Sicherheit über die Freiheit zu stellen, heißt die Freiheit zu opfern und damit dasjenige, was unsere Gesellschaft lebenswert und menschlich macht. Wenn wir konservative Argumente wie Sicherheit hingegen ernst nehmen, die sagen, dass ein Leben in Freiheit gesellschaftliche Grundlagen benötigt, so können wir dies ja durchaus zugestehen. Aber eben, weil diese Sicherheit kein Selbstzweck ist, nicht schlicht den Staat wichtiger als die Menschen nimmt.
Wenn wir von einem derartigen Freiheitsbegriff her ein erweitertes System von Sicherheit denken, ein Konzept, in dem der Zugang zu Rohstoffen und damit Entwicklung für alle möglich bleibt, ein Konzept, welches die Wasserressourcen und die grüne Lunge des Planeten schützt, ein Konzept, welches eine freie Kommunikationsinfrastruktur für alle Menschen bereit stellt, dann ist dies ein tatsächlich multilaterales Projekt, hinter das sich alle stellen können.
Und in Zukunft werden mit dem Untergang des aktuellen Hegemons auch mehr Staaten sich für die Aufrechterhaltung der nun kommenden Weltordnung anstrengen müssen.
Die Frage ist, ob der Paradigmenwechsel gelingt. Denn Sicherheit in dem beschriebenen Sinne lässt sich wohl kaum durch Militär sicherstellen. Allenfalls die Atalanta-Mission besaß von allen Sicherheitsherausforderungen der letzten Jahre eine im Kern militärische Komponente. Alle anderen Herausforderungen kann das Militär kaum meistern.

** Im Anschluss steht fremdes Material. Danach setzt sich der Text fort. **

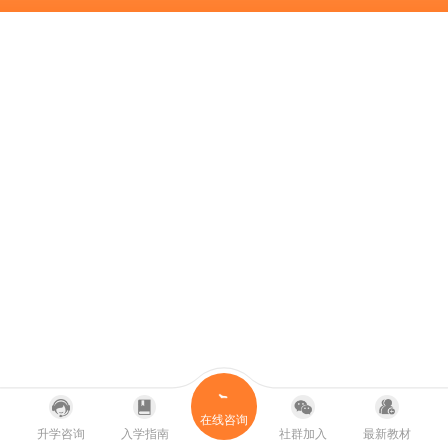
在线咨询
升学咨询
入学指南
社群加入
最新教材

Wir brauchen eine neue Sicherheitsstruktur. Eine, bei der nationale Armeen, auch wenn diese im internationalen Verbund operieren können, nur eine sehr begrenzte Rolle spielen. Mit anderen Ministerien, die die Sicherheit der Informationsgesellschaft aufrechterhalten, solchen, die frühzeitig Gefahren von Umweltgütern aufdecken und diese bearbeiten und Entwicklungspolitikministerien, die wachen, dass keine globalen Spannungen sich bis zur militärischen Eskalation hin ausweiten.
Um all dies denken zu können, brauchen wir einen anderen erweiterten, tatsächlich umfassenden Sicherheitsbegriff. Namentlich einen erweiterten Freiheitsbegriff. Dieser verspricht dann auch Frieden und nachhaltige Entwicklung.